The euro edged off a two-week low today but lacked momentum after a drubbing the previous day when weak German industrial data further dampened expectations for a near-term euro zone rate hike.
But with more Asian market players returning from Lunar New Year holidays, traders remained wary of more potential euro buying by Asian central banks after they helped push the euro higher yesterday.
Such speculation helped to lift the euro to $1.3623, up 0.3 per cent from late US levels and more than a full cent above a two-week low of $1.3508 hit yesterday.
Surprisingly weak German industrial orders data for December had triggered selling of the euro, although analysts said the soft figures partly reflected a strong reading in November.
But the single currency was holding above major supports, including $1.3535, which had been a key resistance level in late January and is its 100-day moving average, as well as $1.3480, a 38.2 per cent retracement of its January-February rally.
"I think the euro will be supported but it will need a dose of hawkishness from the European Central Bank to rise," said Koji Fukaya, chief FX strategist at Credit Suisse.
Last week, the euro started descending from a 12-week high of $1.3862 after European Central Bank president Jean-Claude Trichet doused expectations for an imminent rate increase, saying inflation would remain contained.
That was followed by an unexpected fall in the US jobless rate, which sparked a rise in US debt yields, further helping the dollar against the euro.
The 10-year US yield broke above a trading range that had been in place since early December and US money markets have started to price in some chance of a US rate hike later this year.

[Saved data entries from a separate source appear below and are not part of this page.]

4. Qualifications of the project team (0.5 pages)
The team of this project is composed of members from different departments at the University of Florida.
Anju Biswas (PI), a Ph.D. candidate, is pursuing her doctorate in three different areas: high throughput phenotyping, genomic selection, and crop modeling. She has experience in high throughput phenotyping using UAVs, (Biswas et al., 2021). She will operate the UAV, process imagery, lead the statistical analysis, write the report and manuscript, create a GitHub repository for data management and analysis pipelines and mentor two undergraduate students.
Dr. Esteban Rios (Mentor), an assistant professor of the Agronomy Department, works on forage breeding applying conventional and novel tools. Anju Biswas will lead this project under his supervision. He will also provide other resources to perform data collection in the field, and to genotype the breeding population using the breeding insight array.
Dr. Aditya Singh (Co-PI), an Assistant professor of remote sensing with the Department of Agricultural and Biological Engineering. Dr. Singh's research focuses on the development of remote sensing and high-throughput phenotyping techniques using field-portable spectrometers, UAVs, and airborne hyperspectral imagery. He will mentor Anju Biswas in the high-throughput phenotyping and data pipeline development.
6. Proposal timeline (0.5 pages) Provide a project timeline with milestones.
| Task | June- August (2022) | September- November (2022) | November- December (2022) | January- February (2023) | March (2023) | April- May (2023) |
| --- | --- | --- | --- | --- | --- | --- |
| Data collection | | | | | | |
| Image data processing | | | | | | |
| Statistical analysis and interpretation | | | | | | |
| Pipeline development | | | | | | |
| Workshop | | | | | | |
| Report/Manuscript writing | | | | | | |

Still, traders are reluctant to buy the dollar aggressively after Federal Reserve chairman Ben Bernanke said last week that the US economy still needs the Fed's help - a stance many traders expect him to repeat when he speaks tomorrow.

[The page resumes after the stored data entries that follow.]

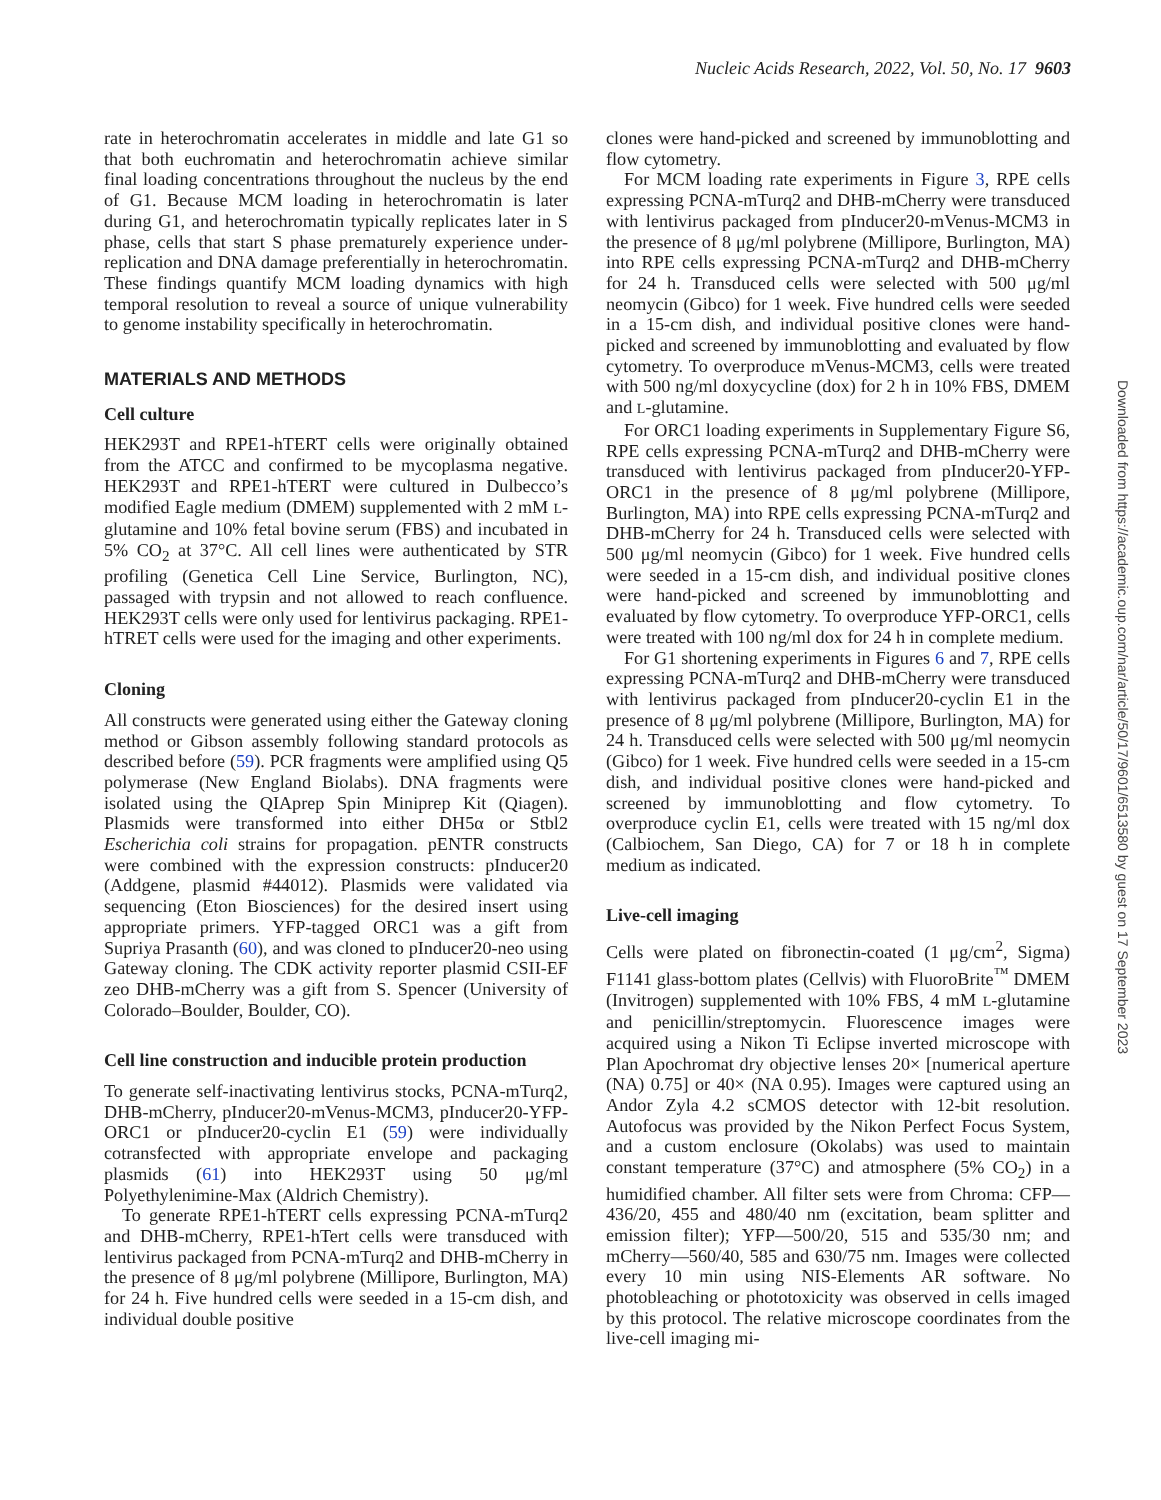Nucleic Acids Research, 2022, Vol. 50, No. 17 9603
rate in heterochromatin accelerates in middle and late G1 so that both euchromatin and heterochromatin achieve similar final loading concentrations throughout the nucleus by the end of G1. Because MCM loading in heterochromatin is later during G1, and heterochromatin typically replicates later in S phase, cells that start S phase prematurely experience under-replication and DNA damage preferentially in heterochromatin. These findings quantify MCM loading dynamics with high temporal resolution to reveal a source of unique vulnerability to genome instability specifically in heterochromatin.
MATERIALS AND METHODS
Cell culture
HEK293T and RPE1-hTERT cells were originally obtained from the ATCC and confirmed to be mycoplasma negative. HEK293T and RPE1-hTERT were cultured in Dulbecco’s modified Eagle medium (DMEM) supplemented with 2 mM L-glutamine and 10% fetal bovine serum (FBS) and incubated in 5% CO<sub>2</sub> at 37°C. All cell lines were authenticated by STR profiling (Genetica Cell Line Service, Burlington, NC), passaged with trypsin and not allowed to reach confluence. HEK293T cells were only used for lentivirus packaging. RPE1-hTRET cells were used for the imaging and other experiments.
Cloning
All constructs were generated using either the Gateway cloning method or Gibson assembly following standard protocols as described before (59). PCR fragments were amplified using Q5 polymerase (New England Biolabs). DNA fragments were isolated using the QIAprep Spin Miniprep Kit (Qiagen). Plasmids were transformed into either DH5α or Stbl2 Escherichia coli strains for propagation. pENTR constructs were combined with the expression constructs: pInducer20 (Addgene, plasmid #44012). Plasmids were validated via sequencing (Eton Biosciences) for the desired insert using appropriate primers. YFP-tagged ORC1 was a gift from Supriya Prasanth (60), and was cloned to pInducer20-neo using Gateway cloning. The CDK activity reporter plasmid CSII-EF zeo DHB-mCherry was a gift from S. Spencer (University of Colorado–Boulder, Boulder, CO).
Cell line construction and inducible protein production
To generate self-inactivating lentivirus stocks, PCNA-mTurq2, DHB-mCherry, pInducer20-mVenus-MCM3, pInducer20-YFP-ORC1 or pInducer20-cyclin E1 (59) were individually cotransfected with appropriate envelope and packaging plasmids (61) into HEK293T using 50 μg/ml Polyethylenimine-Max (Aldrich Chemistry).
To generate RPE1-hTERT cells expressing PCNA-mTurq2 and DHB-mCherry, RPE1-hTert cells were transduced with lentivirus packaged from PCNA-mTurq2 and DHB-mCherry in the presence of 8 μg/ml polybrene (Millipore, Burlington, MA) for 24 h. Five hundred cells were seeded in a 15-cm dish, and individual double positive
clones were hand-picked and screened by immunoblotting and flow cytometry.
For MCM loading rate experiments in Figure 3, RPE cells expressing PCNA-mTurq2 and DHB-mCherry were transduced with lentivirus packaged from pInducer20-mVenus-MCM3 in the presence of 8 μg/ml polybrene (Millipore, Burlington, MA) into RPE cells expressing PCNA-mTurq2 and DHB-mCherry for 24 h. Transduced cells were selected with 500 μg/ml neomycin (Gibco) for 1 week. Five hundred cells were seeded in a 15-cm dish, and individual positive clones were hand-picked and screened by immunoblotting and evaluated by flow cytometry. To overproduce mVenus-MCM3, cells were treated with 500 ng/ml doxycycline (dox) for 2 h in 10% FBS, DMEM and L-glutamine.
For ORC1 loading experiments in Supplementary Figure S6, RPE cells expressing PCNA-mTurq2 and DHB-mCherry were transduced with lentivirus packaged from pInducer20-YFP-ORC1 in the presence of 8 μg/ml polybrene (Millipore, Burlington, MA) into RPE cells expressing PCNA-mTurq2 and DHB-mCherry for 24 h. Transduced cells were selected with 500 μg/ml neomycin (Gibco) for 1 week. Five hundred cells were seeded in a 15-cm dish, and individual positive clones were hand-picked and screened by immunoblotting and evaluated by flow cytometry. To overproduce YFP-ORC1, cells were treated with 100 ng/ml dox for 24 h in complete medium.
For G1 shortening experiments in Figures 6 and 7, RPE cells expressing PCNA-mTurq2 and DHB-mCherry were transduced with lentivirus packaged from pInducer20-cyclin E1 in the presence of 8 μg/ml polybrene (Millipore, Burlington, MA) for 24 h. Transduced cells were selected with 500 μg/ml neomycin (Gibco) for 1 week. Five hundred cells were seeded in a 15-cm dish, and individual positive clones were hand-picked and screened by immunoblotting and flow cytometry. To overproduce cyclin E1, cells were treated with 15 ng/ml dox (Calbiochem, San Diego, CA) for 7 or 18 h in complete medium as indicated.
Live-cell imaging
Cells were plated on fibronectin-coated (1 μg/cm<sup>2</sup>, Sigma) F1141 glass-bottom plates (Cellvis) with FluoroBrite<sup>™</sup> DMEM (Invitrogen) supplemented with 10% FBS, 4 mM L-glutamine and penicillin/streptomycin. Fluorescence images were acquired using a Nikon Ti Eclipse inverted microscope with Plan Apochromat dry objective lenses 20× [numerical aperture (NA) 0.75] or 40× (NA 0.95). Images were captured using an Andor Zyla 4.2 sCMOS detector with 12-bit resolution. Autofocus was provided by the Nikon Perfect Focus System, and a custom enclosure (Okolabs) was used to maintain constant temperature (37°C) and atmosphere (5% CO<sub>2</sub>) in a humidified chamber. All filter sets were from Chroma: CFP—436/20, 455 and 480/40 nm (excitation, beam splitter and emission filter); YFP—500/20, 515 and 535/30 nm; and mCherry—560/40, 585 and 630/75 nm. Images were collected every 10 min using NIS-Elements AR software. No photobleaching or phototoxicity was observed in cells imaged by this protocol. The relative microscope coordinates from the live-cell imaging mi-
Downloaded from https://academic.oup.com/nar/article/50/17/9601/6513580 by guest on 17 September 2023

"The market seems to be in limbo. I don't think Bernanke's comments will change that," said a trader at a Japanese brokerage.
One currency that is benefiting from expectations of an early rate hike is the British pound, as chances of an early rate hike still smouldered ahead of the Bank of England's policy announcement on Thursday.
The pound ticked up 0.2 percent in Asian trade to $1.6143, about 0.8 percent below a three-month high of $1.6279 hit last week.
Financial markets are expecting a BoE rate hike by May, with a small chance of a hike this week priced in, but analysts' expectations are quite different with many not expecting one until the end of the year.
"As European currencies had been riding on rate hike hopes, the BoE's policy meeting will be important not just for sterling but also for the general outlook of the dollar," said Hideaki Inoue, a manager at Mitsubishi Trust and Banking.
The dollar was in a holding pattern against the yen, little moved at 82.30 yen and capped by selling by Japanese exporters at 82.50 yen and above.
While a rise in US bond yields in theory supports the dollar, buying by Japanese investors seems limited in the near term, some market players said.
"Yen-selling by Japanese mutual funds has been dwindling, while many institutional investors do not want to take risks ahead of their book-closings in March," said Credit Suisse's Fukaya.
Market players also said the dollar/yen tends to be capped by repatriation by Japanese investors and companies ahead of their financial year-end in March. Such flows have helped the yen rise in February for four of the last five years.